Creating a beautiful wine-cork bulletin board is quick and easy; the most difficult part involves saving up enough real corks, especially with so many synthetic ones around these days. (Did you know that cork comes from the bark of an oak tree species that grows in Spain and Portugal?)
Photo by Cherie Langlois
Arranging the corks in varying horizontal and
vertical patterns gives depth to your design.
If you already have a stash of corks, you could whip one up in time for Valentine’s Day, presenting it to your sweetheart with a favorite bottle of wine. Here’s how to make it:
- Old bulletin board or erasable white board
- White glue
- Lots of REAL corks (if you don’t drink wine, ask friends and relatives to save theirs)
1. Protect your surface with newspaper and set out your supplies.
2. Think a bit about your design.

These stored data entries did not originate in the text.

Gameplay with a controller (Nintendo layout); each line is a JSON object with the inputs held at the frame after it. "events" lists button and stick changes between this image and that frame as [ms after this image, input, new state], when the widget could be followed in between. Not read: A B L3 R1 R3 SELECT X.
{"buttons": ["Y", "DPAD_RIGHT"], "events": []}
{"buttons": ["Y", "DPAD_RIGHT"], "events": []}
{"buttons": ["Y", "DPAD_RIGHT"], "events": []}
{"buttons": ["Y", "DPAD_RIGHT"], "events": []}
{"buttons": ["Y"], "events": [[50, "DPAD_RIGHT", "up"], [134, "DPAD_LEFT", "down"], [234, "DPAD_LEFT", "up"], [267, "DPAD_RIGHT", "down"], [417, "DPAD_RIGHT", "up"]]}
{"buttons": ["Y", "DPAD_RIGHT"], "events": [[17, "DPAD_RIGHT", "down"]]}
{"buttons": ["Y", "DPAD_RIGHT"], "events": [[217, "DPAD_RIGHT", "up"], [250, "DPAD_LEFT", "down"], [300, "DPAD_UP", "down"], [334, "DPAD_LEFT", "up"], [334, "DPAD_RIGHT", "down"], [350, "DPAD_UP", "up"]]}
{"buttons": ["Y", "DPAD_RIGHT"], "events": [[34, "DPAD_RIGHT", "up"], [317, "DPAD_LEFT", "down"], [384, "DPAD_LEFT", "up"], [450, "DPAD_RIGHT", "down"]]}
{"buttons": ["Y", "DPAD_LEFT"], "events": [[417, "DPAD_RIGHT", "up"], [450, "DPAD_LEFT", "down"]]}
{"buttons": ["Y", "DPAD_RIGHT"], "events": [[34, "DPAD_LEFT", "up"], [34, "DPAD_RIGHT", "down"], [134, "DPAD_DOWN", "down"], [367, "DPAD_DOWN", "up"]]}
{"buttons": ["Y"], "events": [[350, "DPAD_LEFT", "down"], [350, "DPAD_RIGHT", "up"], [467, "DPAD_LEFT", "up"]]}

If you want to include a photo, glue it in place first. We like to just wing it as we go—placing one row of corks vertically, another horizontally; alternating two horizontal corks and then two vertical; tossing in a few champagne corks for variety; etc. Be creative.
3. Working small sections at a time, spread a thick layer of glue and set the corks in place. If they have pretty designs or printed winery names on them, be sure these show.
4. You may need to cut some of the corks with a knife to make them fit when you reach the end of a row. Be careful!
5. Once you’ve covered the entire surface, set some heavy books on top with paper towels or newspaper placed beneath to protect them from excess glue. Leave to thoroughly dry for at least 24 hours.